(Items from a dataset)
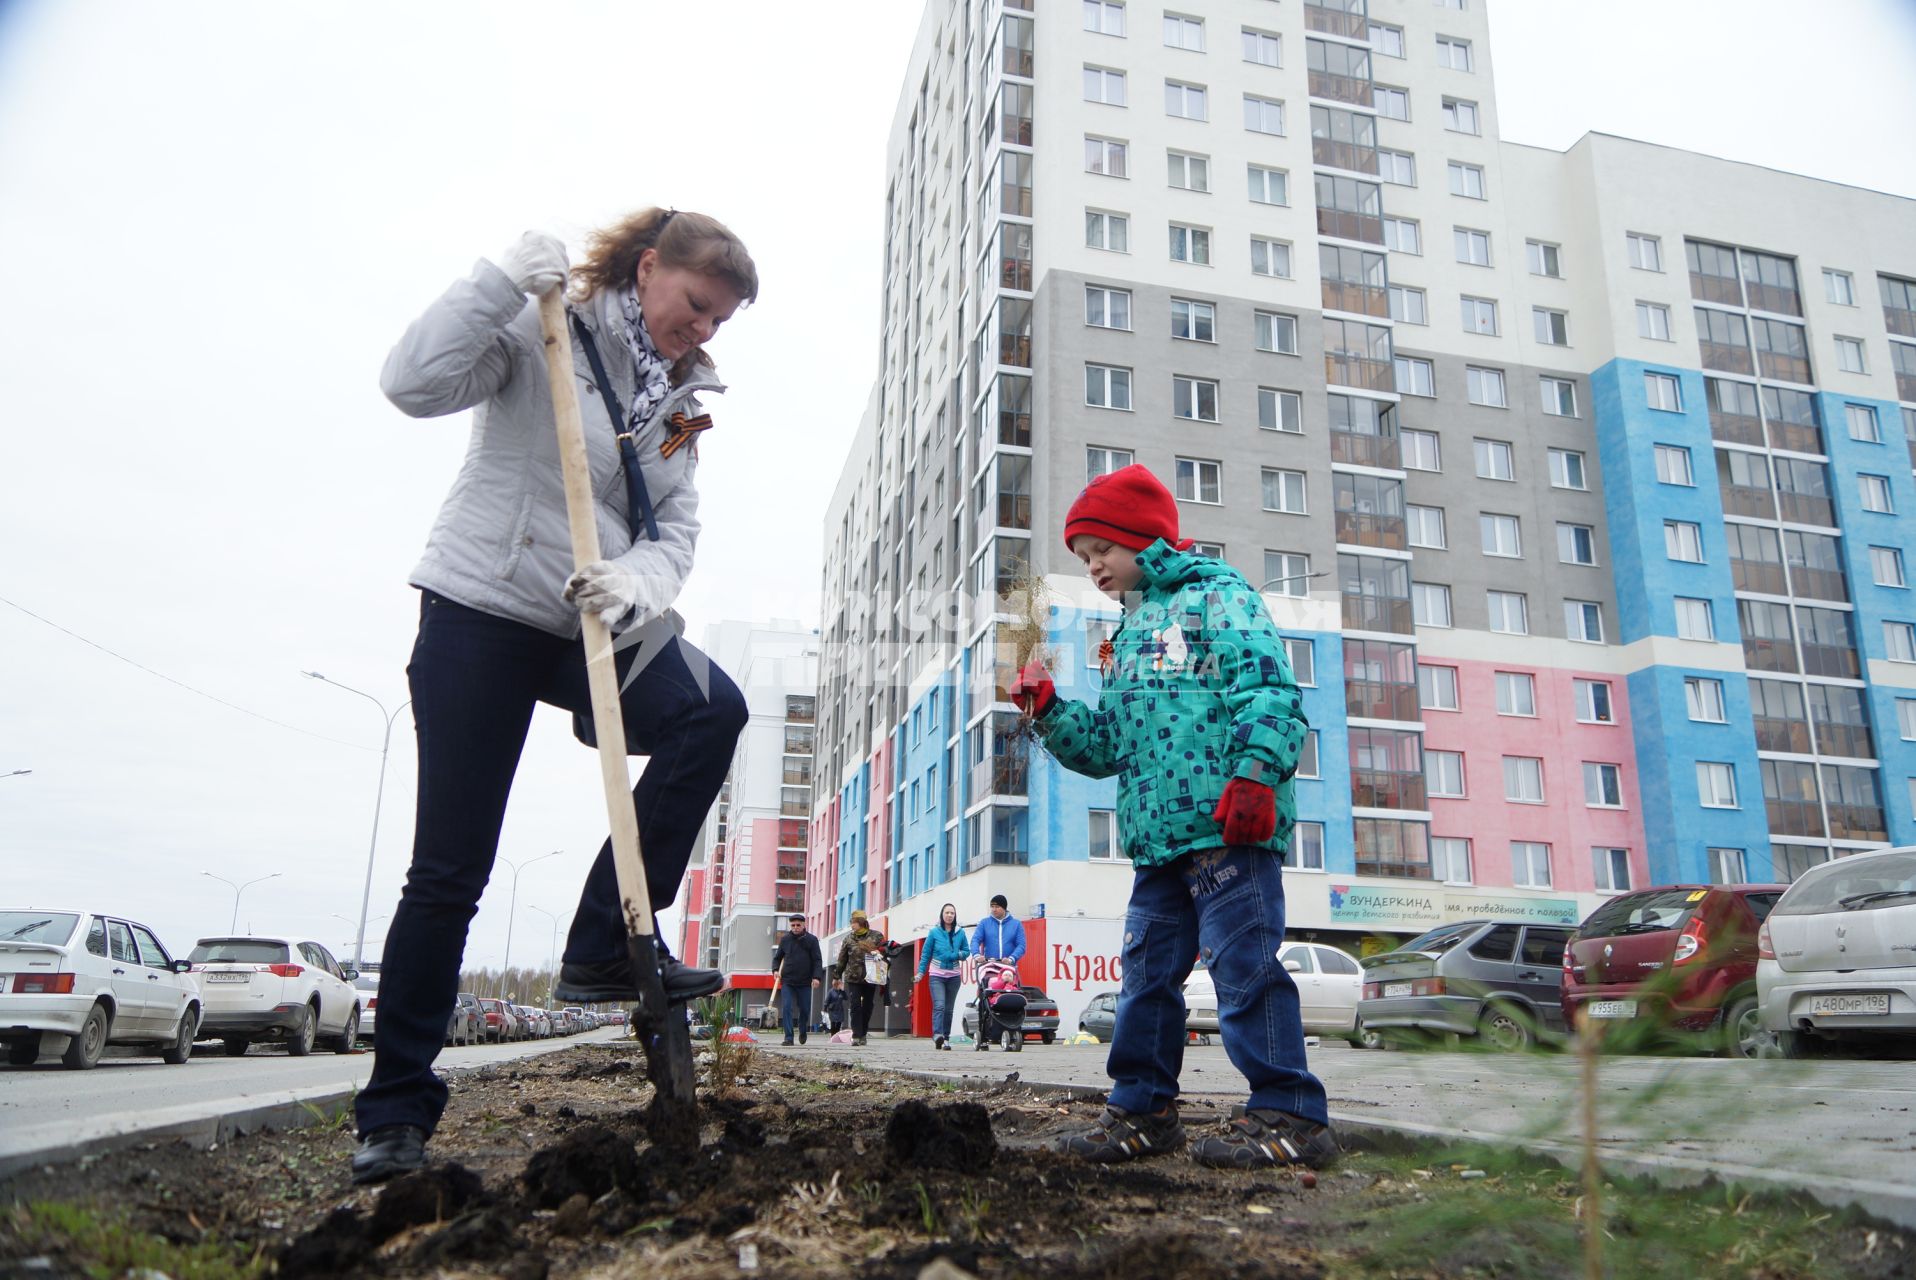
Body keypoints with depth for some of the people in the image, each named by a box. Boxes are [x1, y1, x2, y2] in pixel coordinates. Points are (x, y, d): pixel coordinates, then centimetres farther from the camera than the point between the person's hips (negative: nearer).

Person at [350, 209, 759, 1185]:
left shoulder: (681, 399, 12)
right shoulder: (543, 329, -4)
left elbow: (675, 533, 2)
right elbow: (414, 382, -18)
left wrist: (637, 586, -20)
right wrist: (501, 282, -22)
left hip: (594, 627, 5)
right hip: (481, 613, -5)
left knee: (711, 709, -25)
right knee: (448, 871, -2)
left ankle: (607, 947, -15)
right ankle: (395, 1112, 11)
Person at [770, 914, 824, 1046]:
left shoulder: (811, 940, -1)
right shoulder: (785, 939, 5)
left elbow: (818, 960, -3)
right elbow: (777, 957, 15)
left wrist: (816, 977, -16)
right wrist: (775, 969, -3)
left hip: (805, 982, -1)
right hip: (787, 981, 1)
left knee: (805, 1009, 9)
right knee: (786, 1008, -10)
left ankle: (803, 1031, 34)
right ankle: (789, 1037, -7)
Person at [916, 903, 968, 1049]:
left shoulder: (960, 933, 5)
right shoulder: (934, 933, 1)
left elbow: (966, 950, 10)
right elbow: (926, 953, 4)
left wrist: (958, 955, -11)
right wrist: (921, 972, 0)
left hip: (953, 976, 3)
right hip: (936, 975, -3)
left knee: (949, 1009, 6)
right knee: (939, 1006, -18)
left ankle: (946, 1038, 12)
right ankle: (937, 1035, -29)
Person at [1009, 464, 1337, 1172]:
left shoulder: (1216, 595, 2)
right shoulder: (1128, 637, 27)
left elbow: (1269, 689, -12)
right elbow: (1107, 743, 25)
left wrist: (1254, 774, -24)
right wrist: (1049, 712, 11)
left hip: (1227, 827, -9)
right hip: (1157, 838, 9)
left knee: (1244, 961, -8)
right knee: (1147, 969, 11)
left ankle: (1289, 1113, 1)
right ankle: (1142, 1107, 21)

# [YOUR TASK]
From the line containing "right hip: (1157, 838, 9)" to the final line of the data above, transcribe every line exactly and nothing more.

# [EXERCISE SOLUTION]
right hip: (1157, 838, 9)
left knee: (1244, 961, -8)
right knee: (1147, 969, 11)
left ankle: (1289, 1113, 1)
right ankle: (1142, 1107, 21)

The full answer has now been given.